- **QUOTED PASSAGE**:
════════════════
Code Monkey home page Code Monkey logo

bayesian-neural-network's Introduction

#!/usr/bin/env python3
# -*- coding: utf-8 -*-
"""
Created on Thu Jun 20 15:47:23 2019

Credit:
    https://github.com/paraschopra/bayesian-neural-network-mnist

@author: Ali Shannon
"""

#%% Libraries to use

import torch
from torch import nn
from torch.utils.data import DataLoader
import torch.nn.functional as F
import numpy as np
from torchvision import datasets, transforms
from matplotlib import pyplot as plt
from matplotlib import colors

import pyro # pip install pyro-ppl
from pyro import optim
from pyro.infer import SVI, Trace_ELBO
import pyro.distributions as dist

device = 'cuda' if torch.cuda.is_available() else 'cpu'

This is our pytorch network that we will "lift" into a pyro module

class NN(nn.Module):
    def __init__(self, in_shape, hidden_shape, out_shape):
        super(NN, self).__init__()
        
        self.fc1 = nn.Linear(in_shape, hidden_shape)
        self.out = nn.Linear(hidden_shape, out_shape)
        
    def forward(self, x):
        x = x.flatten(1)
        x = F.relu(self.fc1(x))
        return self.out(x)
        
    
train_loader = DataLoader(
        datasets.MNIST('emnist', train=True, download=True,
                       transform=transforms.ToTensor()),
                batch_size=128, shuffle=True, num_workers=4)
        
test_loader = DataLoader( 
        datasets.MNIST('emnist', train=False,
                       transform=transforms.ToTensor()),
                batch_size=128, shuffle=True, num_workers=4)
        
# this will be our neural network
net = NN(28*28, 1024, 10).to(device)

Here we will defined the converter to random variables pyro.random_module where the output of our network are random variables

def model(x, y):
    priors = {}
    for name, param in net.named_parameters():
        priors[name] = dist.Normal(loc=torch.zeros_like(param.data), 
                                        scale=torch.ones_like(param.data))
        
    lifted_module = pyro.random_module("module", net, priors)
    lifted_clf_model = lifted_module()
    lhat = F.log_softmax(lifted_clf_model(x), 1)
    pyro.sample("obs", dist.Categorical(logits=lhat), obs=y)
════════════════
- **WORK INSTRUCTION A**:
List the parameters, other than self, that the __init__ method of the NN class takes in the Bayesian neural network page.
- **WORK INSTRUCTION B**:
Reproduce the stretch of the Bayesian neural network page from "This is our" through "x = x.flatten(1)".
- **WORK INSTRUCTION C**:
What batch size does the Bayesian neural network page set for its training and test data loaders?

- **DATASET CONTENT**:
════════════════
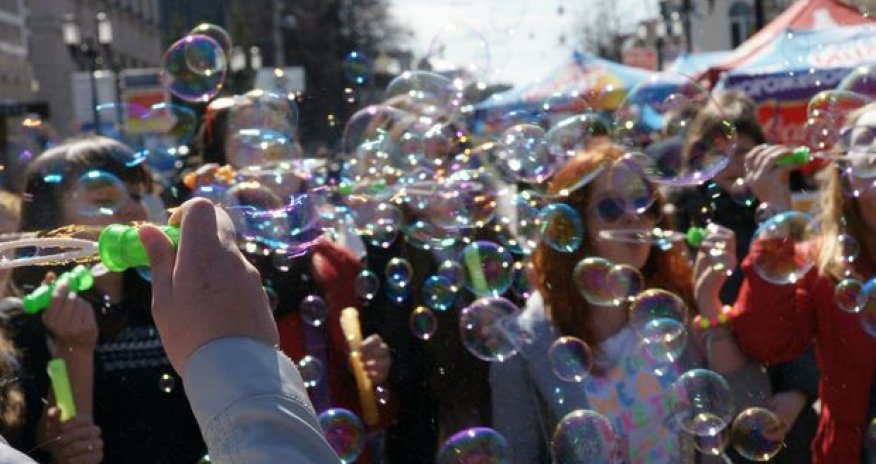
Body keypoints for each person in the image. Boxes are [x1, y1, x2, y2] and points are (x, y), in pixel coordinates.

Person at [490, 142, 769, 463]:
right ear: (572, 227)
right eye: (611, 208)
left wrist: (709, 303)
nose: (633, 218)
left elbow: (752, 411)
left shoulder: (673, 308)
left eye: (643, 203)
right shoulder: (526, 347)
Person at [6, 136, 206, 463]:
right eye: (103, 198)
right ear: (50, 223)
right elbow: (45, 441)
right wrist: (73, 346)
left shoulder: (165, 300)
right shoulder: (22, 323)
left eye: (137, 195)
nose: (133, 209)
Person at [669, 90, 819, 464]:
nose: (732, 164)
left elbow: (803, 309)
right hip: (709, 403)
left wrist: (798, 392)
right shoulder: (679, 224)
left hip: (781, 405)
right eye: (720, 153)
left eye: (742, 153)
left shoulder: (779, 223)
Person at [732, 102, 876, 463]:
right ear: (846, 172)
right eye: (870, 137)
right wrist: (778, 220)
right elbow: (767, 341)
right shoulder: (821, 262)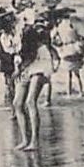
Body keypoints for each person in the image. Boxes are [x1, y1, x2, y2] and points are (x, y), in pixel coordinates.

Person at [11, 10, 59, 150]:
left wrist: (18, 69)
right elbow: (17, 52)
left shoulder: (27, 32)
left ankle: (34, 141)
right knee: (17, 103)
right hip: (26, 63)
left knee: (30, 101)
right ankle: (25, 140)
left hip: (39, 60)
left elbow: (31, 52)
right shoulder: (8, 35)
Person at [50, 9, 84, 96]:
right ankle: (81, 92)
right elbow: (80, 35)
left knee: (68, 74)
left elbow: (52, 38)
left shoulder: (59, 26)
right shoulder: (73, 24)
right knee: (77, 73)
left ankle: (69, 93)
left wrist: (59, 43)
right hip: (75, 48)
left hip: (65, 49)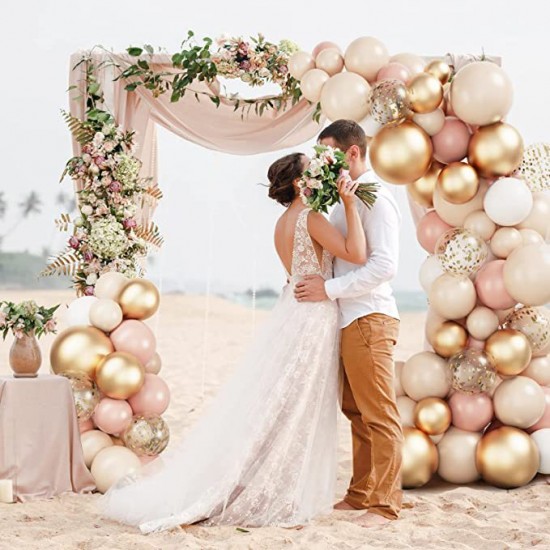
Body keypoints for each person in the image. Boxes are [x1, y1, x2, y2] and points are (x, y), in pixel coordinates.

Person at [100, 152, 366, 533]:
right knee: (297, 408)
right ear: (298, 183)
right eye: (314, 170)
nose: (320, 174)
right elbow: (356, 253)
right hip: (312, 317)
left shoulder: (282, 223)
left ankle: (262, 478)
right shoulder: (311, 218)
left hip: (294, 311)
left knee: (283, 405)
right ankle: (275, 489)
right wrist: (350, 205)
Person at [295, 119, 403, 528]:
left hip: (370, 316)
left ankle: (386, 503)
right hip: (347, 318)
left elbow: (384, 266)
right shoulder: (346, 199)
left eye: (328, 152)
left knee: (379, 414)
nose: (323, 161)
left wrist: (331, 289)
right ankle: (361, 494)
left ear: (352, 152)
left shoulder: (376, 197)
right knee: (355, 411)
════════════════
- **ANSWER SPACE A**:
in_shape, hidden_shape, out_shape

- **ANSWER SPACE B**:
This is our pytorch network that we will "lift" into a pyro module

class NN(nn.Module):
    def __init__(self, in_shape, hidden_shape, out_shape):
        super(NN, self).__init__()
        
        self.fc1 = nn.Linear(in_shape, hidden_shape)
        self.out = nn.Linear(hidden_shape, out_shape)
        
    def forward(self, x):
        x = x.flatten(1)

- **ANSWER SPACE C**:
Both data loaders use a batch size of 128.